Czech Republic - Inflation lower than expected
The Czech inflation came out much lower than expected. Prices declined 0.2% m/m pushing inflation to 1.8% y/y (within the borders targeted by the central bank). This result was mainly due to a sharp decline in prices of vegetables, which was driven by the fears of the German bacteria. As the effect of this factor should vane out, the inflation should again go up in the coming months. Even so it is another argument for the Central bank to postpone the first interest rate hike from summer to the autumn. The others include a rather strong koruna, lower euro yields and slow domestic demand. Also the improvement in the labour market (the unemployment declined to 8.1% in June) is somewhat uncertain. The number of vacant jobs is rising very slowly and the job creation out of pro-export industry sector is rather non-existent. The Czech koruna came under pressure in the morning both due to lower inflation and mounting fears on euro zone peripherals.
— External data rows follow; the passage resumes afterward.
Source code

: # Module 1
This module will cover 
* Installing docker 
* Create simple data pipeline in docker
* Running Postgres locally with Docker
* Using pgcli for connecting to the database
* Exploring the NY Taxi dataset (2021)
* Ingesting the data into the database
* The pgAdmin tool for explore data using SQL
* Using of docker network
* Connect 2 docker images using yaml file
Hungary - Good inflation data does not help the forint
The Hungarian forint declined on mounting eurozone debt concerns and the pair slid almost 2% from 265.00 to 269.50 by this morning. The better-than-expected inflation data from June did not help the currency much even as it may open the door for rate cuts in the second half of the year. Inflation fell to 3.5% Y/Y from 3.9% Y/Y, while core inflation rose to 3.0% Y/Y from 2.7% Y/Y. Stable fuel and food prices have been helping the index, while inflation of services and tradable goods remained low. Our model points for below-3% inflation by the year-end, which may open the door for rate cuts later if the current risk aversion abates.
Poland
The Polish zloty came again under pressure. The domestic scene is pretty empty for the week ahead but the euro zone debt crisis and subsequent strengthening of US dollar weighed on Polish markets. Furthermore Polish households similarly to the Hungarian ones face substantial FX risk in their mortgages. That is why Polish markets are more sensitive to the current record strength of Swiss franc against the euro. From a technical point, after the break through the EUR/PLN 4.00 barrier, the pair might retest the 4.12 level.